Les outils d’OpenAI génèrent «des résultats qui récitent mot pour mot le contenu du Times, le résument étroitement et imitent son style expressif, comme le démontrent des dizaines d›exemples», affirme le procès.
De son côté, l’entreprise spécialisée dans l’intelligence artificielle avait précédemment déclaré, dans des preuves écrites fournies à la Chambre des Lords britannique, qu’il serait «impossible» de former des outils d’IA sans contenu extrait de l’internet.
Le 26 février 2024, OpenAI a accusé le New York Times d’avoir payé quelqu’un pour «pirater» ChatGPT afin de montrer que l’outil peut reproduire de larges portions des articles du journal à la demande, repoussant ainsi le procès en violation de droits d’auteur intenté par le New York Times contre le géant de l’intelligence artificielle (Zachary Folk, Forbes US)
Ian Crosby, l’avocat principal du New York Times, a rejeté les accusations, notant qu’OpenAI ne conteste pas la plainte principale du procès du journal, à savoir que des articles du New York Times protégés par le droit d’auteur ont été utilisés pour construire et former ChatGPT. « En fait, l’ampleur de la copie d’OpenAI est bien plus importante que la centaine d’exemples présentés dans la plainte », a déclaré Ian Crosby dans un communiqué adressé à Forbes. « OpenAI ne devrait pas être surpris d’apprendre que la copie illégale et la désinformation sont des caractéristiques essentielles de ses produits et non le résultat d’un comportement marginal. »
Ce conflit soulève des questions cruciales concernant la propriété intellectuelle, la responsabilité des entreprises technologiques et le respect des droits des médias. Alors que les médias cherchent à protéger leurs contenus et à faire valoir leurs droits d’auteur, OpenAI se retrouve au centre d’un débat sur l’éthique de l’utilisation de ces contenus pour former des IA.
Au-delà des aspects juridiques, cette guerre met en lumière les tensions croissantes entre les médias traditionnels et les géants de la technologie, qui exploitent de plus en plus les contenus médiatiques pour alimenter leurs innovations.
Dans un paysage médiatique mondial en constante évolution, cette confrontation pourrait avoir des répercussions durables sur l’avenir de l’industrie de l’information et de l’intelligence artificielle.

A suivre…

 Note
1 Témoignage recueilli jeudi 11 janvier 2024, à Paris, dans un «brainstorm » et « séminaire commun », plusieurs représentants de l’Alliance de la presse d’information générale (APIG) et du Syndicat des éditeurs de presse magazine (SEPM), hôtes de la réunion. Source journal Le Monde.
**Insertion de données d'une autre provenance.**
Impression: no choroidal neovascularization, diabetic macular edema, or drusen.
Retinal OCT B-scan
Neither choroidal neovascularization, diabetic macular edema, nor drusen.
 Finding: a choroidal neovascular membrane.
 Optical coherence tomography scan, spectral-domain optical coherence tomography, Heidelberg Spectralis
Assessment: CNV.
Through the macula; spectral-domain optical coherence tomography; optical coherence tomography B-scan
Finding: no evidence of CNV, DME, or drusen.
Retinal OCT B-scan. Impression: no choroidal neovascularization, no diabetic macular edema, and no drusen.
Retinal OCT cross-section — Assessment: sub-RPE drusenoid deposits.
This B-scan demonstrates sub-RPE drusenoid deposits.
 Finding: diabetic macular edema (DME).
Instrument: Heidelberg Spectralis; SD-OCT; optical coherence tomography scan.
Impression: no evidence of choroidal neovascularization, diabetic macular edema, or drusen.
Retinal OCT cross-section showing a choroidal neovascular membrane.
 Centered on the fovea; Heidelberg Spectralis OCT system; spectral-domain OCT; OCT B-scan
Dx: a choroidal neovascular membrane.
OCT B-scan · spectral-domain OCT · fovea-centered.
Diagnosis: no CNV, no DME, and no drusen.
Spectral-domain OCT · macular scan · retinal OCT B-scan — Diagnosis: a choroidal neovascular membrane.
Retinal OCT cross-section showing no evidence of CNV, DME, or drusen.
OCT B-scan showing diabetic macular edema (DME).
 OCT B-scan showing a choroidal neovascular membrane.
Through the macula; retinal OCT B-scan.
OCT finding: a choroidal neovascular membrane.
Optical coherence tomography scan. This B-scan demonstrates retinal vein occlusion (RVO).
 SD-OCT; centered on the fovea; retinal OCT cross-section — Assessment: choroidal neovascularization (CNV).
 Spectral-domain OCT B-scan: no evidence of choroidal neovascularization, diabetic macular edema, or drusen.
2 Reporter, chroniqueur et responsable du podcast Control F, il couvre la tech et le business à l’Express, après avoir passé douze ans à Libération, créé le journal »20 minutes », travaillé pour le groupe de presse norvégien Schibsted, ou encore dirigé les opérations numériques du Groupe Les Echos.
Il a également enseigné pendant dix ans le journalisme et les médias à Sciences Po, et a passé sept ans aux Etats-Unis, comme correspondant à New York et récemment comme chercheur invité à l’Université de Stanford où il a développé un projet d’intelligence artificielle appliqué au journalisme.